→ Description of the task:
Range to reproduce from the entries below: the line with "<!-- marked area -->", the line with "<!-- neighbourhood labels -->", and every line in between. Give them exactly and give nothing else.
Start of Recorded data
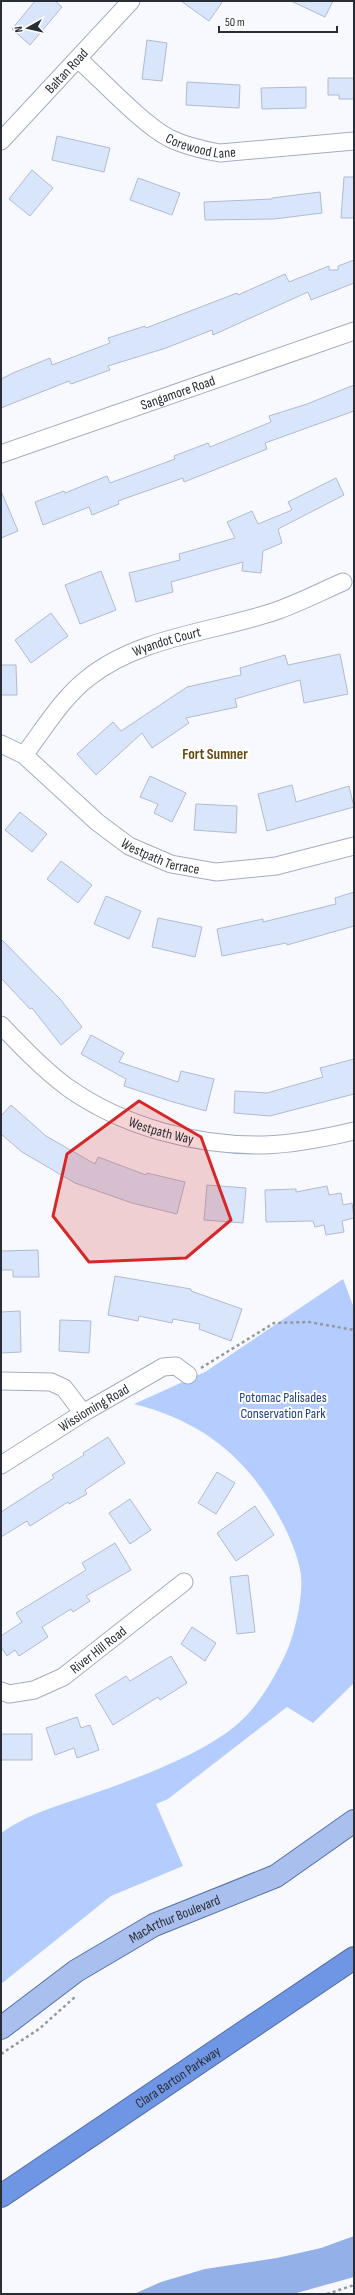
<svg xmlns="http://www.w3.org/2000/svg" width="355" height="2295" font-family="'Sofia Sans Condensed',sans-serif">
<rect width="100%" height="100%" fill="#f7f9fe"/>
<!-- green -->
<path fill="#b4cdfe" d="M343,1279L354,1308V1683L313,1723L287,1707L168,1799L156,1804L183,1866L111,1896L1,1984V1833C32,1812 55,1807 89,1795C135,1779 209,1753 244,1718C262,1700 279,1670 289,1646C296,1627 303,1596 301,1576C300,1562 290,1537 283,1524C250,1460 205,1422 134,1404L205,1372Z"/>
<!-- water -->
<polygon fill="#94b0e8" points="354,2236 354,2277 293,2294 134,2294 161,2282 205,2269 277,2258 321,2248"/>
<!-- building -->
<g fill="#d9e5fa" stroke="#b0bbd0">
<polygon points="35,1 55,1 62,7 30,45 12,29"/>
<polygon points="181,1 223,1 209,21"/>
<polygon points="291,1 333,1 325,17"/>
<polygon points="147,40 167,43 162,81 142,79"/>
<polygon points="328,78 354,78 354,99 339,99 339,95 328,95"/>
<polygon points="187,82 240,85 239,108 186,105"/>
<polygon points="306,87 306,108 262,109 261,88"/>
<polygon points="57,136 110,148 104,172 52,160"/>
<polygon points="32,170 53,188 30,216 9,199"/>
<polygon points="344,177 354,177 354,218 341,218"/>
<polygon points="138,178 180,193 172,215 130,200"/>
<polygon points="320,192 322,213 274,219 205,220 204,202 272,199 272,198"/>
<polygon points="354,260 354,283 311,300 308,292 213,335 212,330 166,348 108,366 110,370 71,384 69,381 1,408 1,379 13,373 50,358 52,365 110,343 108,338 145,326 146,328 237,293 238,295 285,274 289,282 329,266 329,270 338,270 338,266"/>
<polygon points="354,385 354,411 265,443 267,449 184,482 183,478 118,501 119,504 92,515 89,507 43,525 35,502 64,491 65,493 107,476 110,483 175,459 174,456 208,443 210,447 271,422 269,416 307,404"/>
<polygon points="336,478 344,495 278,529 282,543 263,551 261,573 242,571 243,562 171,582 173,592 136,602 129,573 180,560 179,554 235,538 227,522 252,511 258,524 292,510 288,502"/>
<polygon points="1,491 18,531 1,538"/>
<polygon points="101,571 116,610 80,624 65,585"/>
<polygon points="51,613 68,636 31,663 15,640"/>
<polygon points="340,654 348,694 304,703 300,680 235,699 237,707 186,718 189,723 152,748 142,733 96,775 77,754 113,722 121,731 187,687 241,675 240,668 285,655 288,665"/>
<polygon points="1,665 16,665 17,695 1,695"/>
<polygon points="150,776 186,793 172,822 154,813 158,804 140,797"/>
<polygon points="292,785 296,802 349,786 354,807 267,831 258,794"/>
<polygon points="196,804 237,806 236,833 194,830"/>
<polygon points="20,812 47,834 32,852 5,830"/>
<polygon points="61,861 92,885 78,903 47,879"/>
<polygon points="354,892 354,926 287,945 286,943 222,956 217,929 263,919 263,922 336,904 335,898"/>
<polygon points="106,896 141,911 129,939 94,924"/>
<polygon points="158,918 202,927 195,957 152,947"/>
<polygon points="1,939 60,999 82,1027 61,1045 32,1008 30,1009 1,978"/>
<polygon points="91,1035 124,1053 119,1062 178,1082 181,1071 214,1079 206,1111 173,1102 124,1086 126,1079 81,1054"/>
<polygon points="354,1059 354,1094 270,1116 234,1113 235,1091 267,1093 323,1077 320,1068"/>
<polygon points="11,1105 46,1136 95,1164 98,1157 146,1175 147,1173 185,1182 177,1214 132,1203 75,1183 22,1152 1,1134 1,1116"/>
<polygon points="207,1185 246,1188 243,1223 204,1220"/>
<polygon points="327,1186 329,1195 341,1193 343,1205 352,1203 354,1218 342,1221 344,1232 326,1235 324,1225 315,1227 313,1221 266,1222 265,1190 296,1189 296,1192"/>
<polygon points="38,1250 39,1277 13,1277 13,1270 1,1270 1,1251"/>
<polygon points="115,1276 191,1289 191,1291 242,1309 231,1341 199,1329 200,1324 173,1319 172,1323 139,1316 138,1321 108,1315"/>
<polygon points="20,1311 21,1352 1,1353 1,1312"/>
<polygon points="60,1320 91,1321 89,1353 59,1351"/>
<polygon points="108,1437 125,1463 85,1490 87,1494 69,1504 68,1502 30,1526 27,1521 1,1537 1,1512 54,1478 52,1475 84,1455 83,1453"/>
<polygon points="217,1472 235,1483 216,1514 198,1503"/>
<polygon points="130,1499 151,1530 130,1544 109,1513"/>
<polygon points="255,1506 274,1535 236,1561 217,1533"/>
<polygon points="115,1543 131,1570 86,1596 90,1601 73,1612 71,1609 42,1627 48,1637 19,1656 15,1650 7,1656 1,1647 1,1636 22,1622 16,1613 86,1570 82,1563"/>
<polygon points="248,1575 255,1632 237,1634 230,1577"/>
<polygon points="192,1627 216,1643 205,1661 181,1644"/>
<polygon points="171,1656 187,1683 160,1700 158,1697 113,1725 95,1695 126,1676 130,1681"/>
<polygon points="77,1717 81,1728 90,1725 99,1750 77,1758 74,1748 55,1755 46,1728"/>
<rect x="1" y="1734" width="31" height="26"/>
</g>
<g fill="none" stroke-linecap="round" stroke-linejoin="round">
<defs>
<g id="minor">
<path id="s1" d="M78,59C103,81 141,123 169,138C185,146 203,150 220,153L354,141"/>
<path id="s2" d="M1,141L131,1"/>
<path id="s3" d="M1,454L354,331"/>
<path id="s4" d="M1,744L24,755L97,822L129,846L171,864L216,872L276,866L354,846"/>
<path id="s5" d="M24,755C44,729 62,698 88,678C139,637 213,632 273,612C297,604 320,592 343,582"/>
<path id="s6" d="M1,1025C22,1047 43,1069 67,1087C123,1127 196,1146 264,1145C294,1144 325,1138 354,1131"/>
<polyline points="1,1381 51,1382 64,1388 83,1413"/>
<path id="s7" d="M1,1465L83,1413L163,1367L176,1366L188,1375"/>
<path id="s8" d="M1,1691L9,1694L34,1690L63,1677L184,1582"/>
</g>
<g id="major">
<path id="s9" d="M1,2028L76,1971L154,1925L276,1876L354,1821"/>
</g>
<g id="highway">
<path id="s10" d="M1,2196L354,1958"/>
</g>
</defs>
<!-- minor casing -->
<use href="#minor" stroke="#a3adc2" stroke-width="19"/>
<!-- major casing -->
<use href="#major" stroke="#5671a7" stroke-width="24"/>
<!-- highway casing -->
<use href="#highway" stroke="#5671a7" stroke-width="24"/>
<!-- path -->
<g stroke="#95989f" stroke-width="2.5" stroke-dasharray="3 3" stroke-linecap="butt">
<polyline points="201,1368 274,1323 309,1322 354,1330"/>
<polyline points="1,2054 39,2029 75,1997"/>
<polyline points="327,2294 354,2285"/>
</g>
<!-- minor -->
<use href="#minor" stroke="#fff" stroke-width="17"/>
<!-- major -->
<use href="#major" stroke="#a9c0ef" stroke-width="22"/>
<!-- highway -->
<use href="#highway" stroke="#6f96e5" stroke-width="22"/>
</g>
<!-- marked area -->
<path fill="#d62828" fill-opacity="0.2" stroke="#d62828" stroke-width="3" stroke-linejoin="round" d="M139,1101L201,1137L231,1220L186,1258L89,1262L53,1216L67,1154Z"/>
<g text-anchor="middle" dominant-baseline="central" stroke-width="4" stroke-linejoin="round" paint-order="stroke">
<!-- street labels -->
<g font-size="14" fill="#292d35" stroke="#fff">
<text stroke="none"><textPath href="#s2" startOffset="96">Baltan Road</textPath></text>
<text stroke="none"><textPath href="#s1" startOffset="154">Corewood Lane</textPath></text>
<text stroke="none"><textPath href="#s3" startOffset="187">Sangamore Road</textPath></text>
<text stroke="none"><textPath href="#s5" startOffset="188">Wyandot Court</textPath></text>
<text stroke="none"><textPath href="#s4" startOffset="198">Westpath Terrace</textPath></text>
<text stroke="none"><textPath href="#s6" startOffset="195">Westpath Way</textPath></text>
<text stroke="none"><textPath href="#s7" startOffset="109">Wissioming Road</textPath></text>
<text stroke="none"><textPath href="#s8" startOffset="110">River Hill Road</textPath></text>
<text stroke="none"><textPath href="#s9" startOffset="206">MacArthur Boulevard</textPath></text>
<text stroke="none"><textPath href="#s10" startOffset="213">Clara Barton Parkway</textPath></text>
</g>
<!-- park labels -->
<g font-size="14" fill="#213e80" stroke="#fff">
<text x="283" y="1397">Potomac Palisades<tspan x="283" dy="16">Conservation Park</tspan></text>
</g>
<!-- neighbourhood labels -->
<g font-size="15" font-weight="bold" fill="#654c12" stroke="#fff">
<text x="215" y="754">Fort Sumner</text>
</g>
</g>
<!-- border -->
<rect width="355" height="2295" fill="none" stroke="#292d35" stroke-width="4"/>
<!-- north arrow -->
<g transform="translate(28 28) rotate(262)" stroke="#ffffff" stroke-width="3" paint-order="stroke">
<path d="M0-3L7 15L0 10L-7 15Z" fill="#292d35"/>
<text y="-6" font-size="11" font-weight="bold" text-anchor="middle" fill="#292d35">N</text>
</g>
<!-- scale -->
<path d="M219 26v6h118v-6" fill="none" stroke="#292d35" stroke-width="2"/>
<text x="225" y="26" font-size="12" fill="#292d35" stroke="#ffffff" stroke-width="3" paint-order="stroke">50 m</text>
</svg>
End of Recorded data
→ Answer box:
<!-- marked area -->
<path fill="#d62828" fill-opacity="0.2" stroke="#d62828" stroke-width="3" stroke-linejoin="round" d="M139,1101L201,1137L231,1220L186,1258L89,1262L53,1216L67,1154Z"/>
<g text-anchor="middle" dominant-baseline="central" stroke-width="4" stroke-linejoin="round" paint-order="stroke">
<!-- street labels -->
<g font-size="14" fill="#292d35" stroke="#fff">
<text stroke="none"><textPath href="#s2" startOffset="96">Baltan Road</textPath></text>
<text stroke="none"><textPath href="#s1" startOffset="154">Corewood Lane</textPath></text>
<text stroke="none"><textPath href="#s3" startOffset="187">Sangamore Road</textPath></text>
<text stroke="none"><textPath href="#s5" startOffset="188">Wyandot Court</textPath></text>
<text stroke="none"><textPath href="#s4" startOffset="198">Westpath Terrace</textPath></text>
<text stroke="none"><textPath href="#s6" startOffset="195">Westpath Way</textPath></text>
<text stroke="none"><textPath href="#s7" startOffset="109">Wissioming Road</textPath></text>
<text stroke="none"><textPath href="#s8" startOffset="110">River Hill Road</textPath></text>
<text stroke="none"><textPath href="#s9" startOffset="206">MacArthur Boulevard</textPath></text>
<text stroke="none"><textPath href="#s10" startOffset="213">Clara Barton Parkway</textPath></text>
</g>
<!-- park labels -->
<g font-size="14" fill="#213e80" stroke="#fff">
<text x="283" y="1397">Potomac Palisades<tspan x="283" dy="16">Conservation Park</tspan></text>
</g>
<!-- neighbourhood labels -->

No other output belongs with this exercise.